CULVER CITY, CALIFORNIA – NOVEMBER 06: Kieu Chinh attends the opening night premiere of “Just Mercy” at the 5th annual Asian World Film Festival at ArcLight Culver City on November 06, 2019 in Culver City, California. (Photo by Michael Tullberg/Getty Images)
  • Industry

Global Star Profiles: Kieu Chinh

When Joseph L. Mankiewicz was in Saigon to shoot The Quiet American in 1958, he discovered a Vietnamese girl walking down the street and offered her a small role in the movie because she was tall and could speak English and French. Kieu Chinh had to ask her in-laws for permission to take the job, which they refused. (The part went to Italian actress Giorgia Moll.) Undeterred, Chinh went on to make a name for herself as one of Vietnam’s most distinguished actors, starting with The Bells of Thien Mu Temple in 1957, and going on to make 20 more in Vietnam and all over S. E. Asia. She acted in a couple of American movies during the 1960s as well, including A Yank in Viet-Nam in 1964 and Operation CIA in 1965 opposite Burt Reynolds. She hosted her own television talk show as well, interviewing local and Hollywood celebrities until she fled Vietnam before the fall of Saigon in 1975.

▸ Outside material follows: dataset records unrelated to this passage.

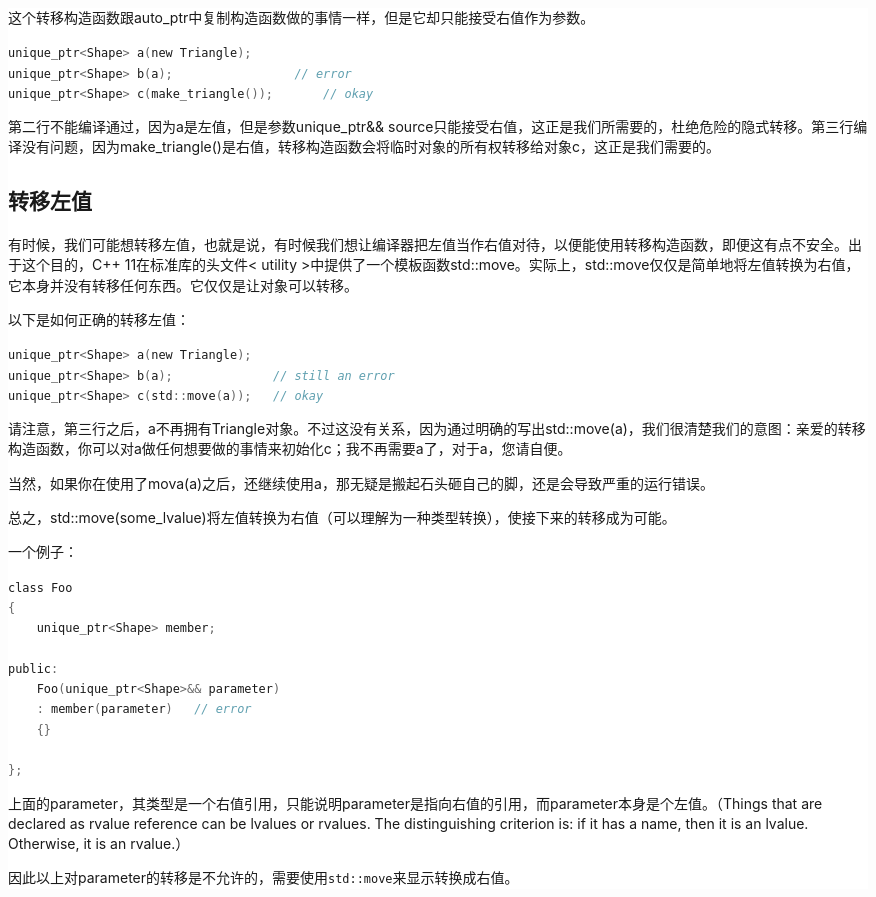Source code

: 

这个转移构造函数跟auto_ptr中复制构造函数做的事情一样，但是它却只能接受右值作为参数。



```c
unique_ptr<Shape> a(new Triangle);
unique_ptr<Shape> b(a);                 // error
unique_ptr<Shape> c(make_triangle());       // okay
```



第二行不能编译通过，因为a是左值，但是参数unique_ptr&& source只能接受右值，这正是我们所需要的，杜绝危险的隐式转移。第三行编译没有问题，因为make_triangle()是右值，转移构造函数会将临时对象的所有权转移给对象c，这正是我们需要的。



## 转移左值



有时候，我们可能想转移左值，也就是说，有时候我们想让编译器把左值当作右值对待，以便能使用转移构造函数，即便这有点不安全。出于这个目的，C++ 11在标准库的头文件< utility >中提供了一个模板函数std::move。实际上，std::move仅仅是简单地将左值转换为右值，它本身并没有转移任何东西。它仅仅是让对象可以转移。



以下是如何正确的转移左值：



```c
unique_ptr<Shape> a(new Triangle);
unique_ptr<Shape> b(a);              // still an error
unique_ptr<Shape> c(std::move(a));   // okay
```



请注意，第三行之后，a不再拥有Triangle对象。不过这没有关系，因为通过明确的写出std::move(a)，我们很清楚我们的意图：亲爱的转移构造函数，你可以对a做任何想要做的事情来初始化c；我不再需要a了，对于a，您请自便。



当然，如果你在使用了mova(a)之后，还继续使用a，那无疑是搬起石头砸自己的脚，还是会导致严重的运行错误。



总之，std::move(some_lvalue)将左值转换为右值（可以理解为一种类型转换），使接下来的转移成为可能。



一个例子：



```c
class Foo
{
    unique_ptr<Shape> member;

public:
    Foo(unique_ptr<Shape>&& parameter)
    : member(parameter)   // error
    {}

};
```



上面的parameter，其类型是一个右值引用，只能说明parameter是指向右值的引用，而parameter本身是个左值。（Things that are declared as rvalue reference can be lvalues or rvalues. The distinguishing criterion is: if it has a name, then it is an lvalue. Otherwise, it is an rvalue.）



因此以上对parameter的转移是不允许的，需要使用`std::move`来显示转换成右值。
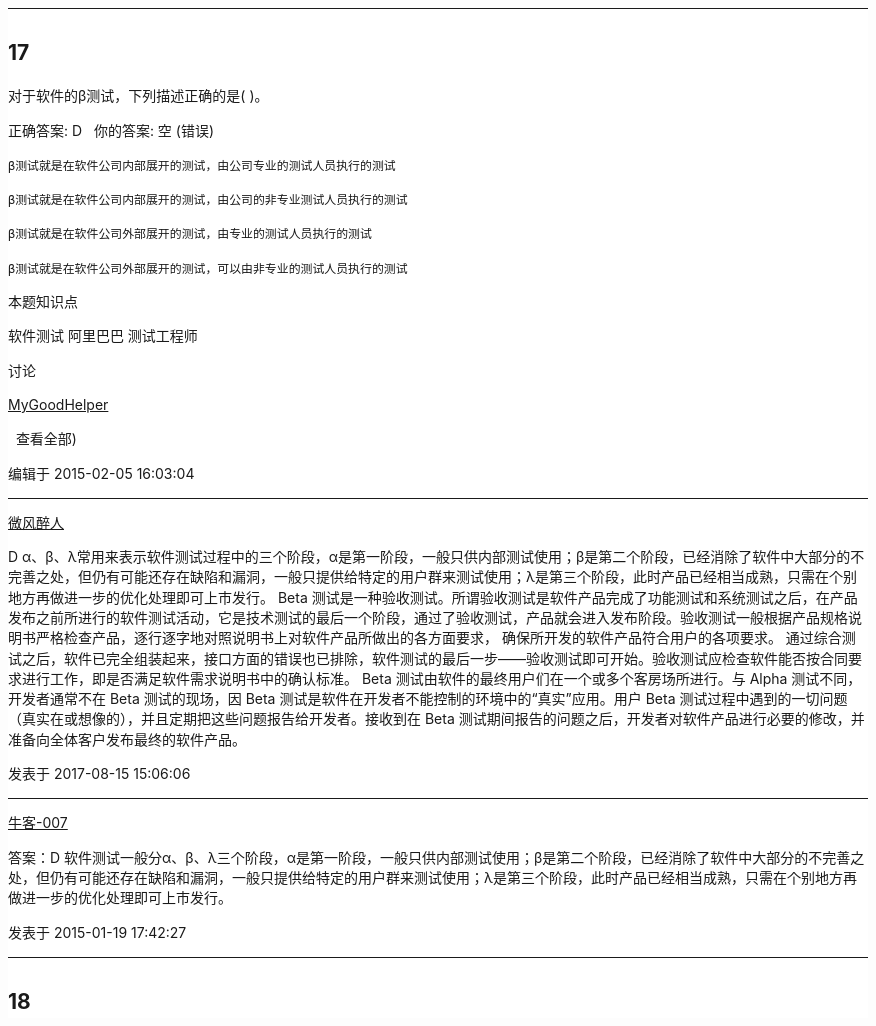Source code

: * * *

## 17

对于软件的β测试，下列描述正确的是( )。

正确答案: D   你的答案: 空 (错误)

```cpp
β测试就是在软件公司内部展开的测试，由公司专业的测试人员执行的测试
```

```cpp
β测试就是在软件公司内部展开的测试，由公司的非专业测试人员执行的测试
```

```cpp
β测试就是在软件公司外部展开的测试，由专业的测试人员执行的测试
```

```cpp
β测试就是在软件公司外部展开的测试，可以由非专业的测试人员执行的测试
```

本题知识点

软件测试 阿里巴巴 测试工程师

讨论

[MyGoodHelper](https://www.nowcoder.com/profile/644326)

  查看全部)

编辑于 2015-02-05 16:03:04

* * *

[微风醉人](https://www.nowcoder.com/profile/5082023)

D α、β、λ常用来表示软件测试过程中的三个阶段，α是第一阶段，一般只供内部测试使用；β是第二个阶段，已经消除了软件中大部分的不完善之处，但仍有可能还存在缺陷和漏洞，一般只提供给特定的用户群来测试使用；λ是第三个阶段，此时产品已经相当成熟，只需在个别地方再做进一步的优化处理即可上市发行。 Beta 测试是一种验收测试。所谓验收测试是软件产品完成了功能测试和系统测试之后，在产品发布之前所进行的软件测试活动，它是技术测试的最后一个阶段，通过了验收测试，产品就会进入发布阶段。验收测试一般根据产品规格说明书严格检查产品，逐行逐字地对照说明书上对软件产品所做出的各方面要求， 确保所开发的软件产品符合用户的各项要求。 通过综合测试之后，软件已完全组装起来，接口方面的错误也已排除，软件测试的最后一步——验收测试即可开始。验收测试应检查软件能否按合同要求进行工作，即是否满足软件需求说明书中的确认标准。 Beta 测试由软件的最终用户们在一个或多个客房场所进行。与 Alpha 测试不同，开发者通常不在 Beta 测试的现场，因 Beta 测试是软件在开发者不能控制的环境中的“真实”应用。用户 Beta 测试过程中遇到的一切问题（真实在或想像的），并且定期把这些问题报告给开发者。接收到在 Beta 测试期间报告的问题之后，开发者对软件产品进行必要的修改，并准备向全体客户发布最终的软件产品。

发表于 2017-08-15 15:06:06

* * *

[牛客-007](https://www.nowcoder.com/profile/394118)

答案：D 软件测试一般分α、β、λ三个阶段，α是第一阶段，一般只供内部测试使用；β是第二个阶段，已经消除了软件中大部分的不完善之处，但仍有可能还存在缺陷和漏洞，一般只提供给特定的用户群来测试使用；λ是第三个阶段，此时产品已经相当成熟，只需在个别地方再做进一步的优化处理即可上市发行。

发表于 2015-01-19 17:42:27

* * *

## 18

The story of Chinh’s life is possibly more interesting than the movies she’s made. When she was 6 years old in 1943, she lost her mother and baby brother in a hospital bombing by Allied forces in Hanoi. When she was 15, she and her father planned to leave N. Vietnam for Saigon, but he left her at the airport to go without him. He had been a minister in the French colonial government and lost everything in the war, so he decided to stay and search for his oldest son who had joined the Communist forces. He ended up in jail for seven years until he died of poverty when he got out. Chinh never saw him again.

She married at 18, had 3 children in Saigon, and started a thriving acting career. Then in 1975, while she was shooting a film in Singapore, she decided to flee to Canada where her children were in boarding school before Saigon was occupied by North Vietnam forces. Chinh talks in an oral history video for Viet Diaspora Stories about how she worked on a chicken farm for minimum wage, and how she spent her last few dollars to call her Hollywood connections for help to get to the US. She called William Holden who she had met at film festivals in Hong Kong; Burt Reynolds, her co-star; Glenn Ford who had appeared on her talk show. She couldn’t reach any of them. In desperation, she called Tippi Hedren who she had also met through her talk show when Hedren was doing a USO tour in Vietnam. Hedren came through, sponsoring her, and later her children, to the US. And it was Hedren who took her to the premiere party of Jaws where a producer of the TV show M*A*S*H saw her and gave her her first job on that show. She played Hawkeye’s S. Korean love interest in the episode In Love and War, which Alan Alda wrote and directed.

Chinh’s career flourished in the US. She appeared in 45 feature films and television shows, among them the TV movies The Children of An Lac (1980), The Letter (1982) and The Girl Who Spelled Freedom (1986), and films like Hamburger Hill (1987), Gleaming the Cube (1988), Riot (1997) and Catfish in Black Bean Sauce (1999). She also landed a recurring role on ABC’s Vietnam war series China Beach from 1989 to 1991 and the Fox TV show 21 in 2008.

But her best-known role is that of Suyuan Woo in Wayne Wang’s The Joy Luck Club in 1993, a film about the relationship between Chinese immigrant mothers and their Chinese-American mothers. (One of Chinh’s co-stars in the film is HFPA member and celebrated Chinese actress Lisa Lu.)

In 1996, a documentary about her return to Saigon to reunite with her brother after 41 years and visit her father’s grave called Kieu Chinh: A Journey Home won an Emmy. She told the Los Angeles Times before she left on her trip: “All I want to do is hug my brother, look at him and hear his voice. I last saw him when he was a young man, and now he is an old man. I know on the other side of the ocean my brother has the same feelings about me.”

Chinh and Terry Anderson, a journalist who was held hostage in Lebanon for seven years, co-founded the Vietnam Children’s Fund which sets up schools and educates children in Vietnam.

Amongst the accolades that Chinh has received in her six-decade career are the Lifetime Achievement Award at the Vietnamese International Film Festival in 2003, the Special Acting Award at the Women’s Film Festival in Turin in 2003, and Lifetime Achievement Awards from the San Diego Asian Film Festival and the San Francisco Film Fest in 2006 and 2015, respectively. In 2009, Chinh was honored as the Woman of the Year for her work in film and community service by California Representative Lou Correa.

She lives in Garden Grove, California.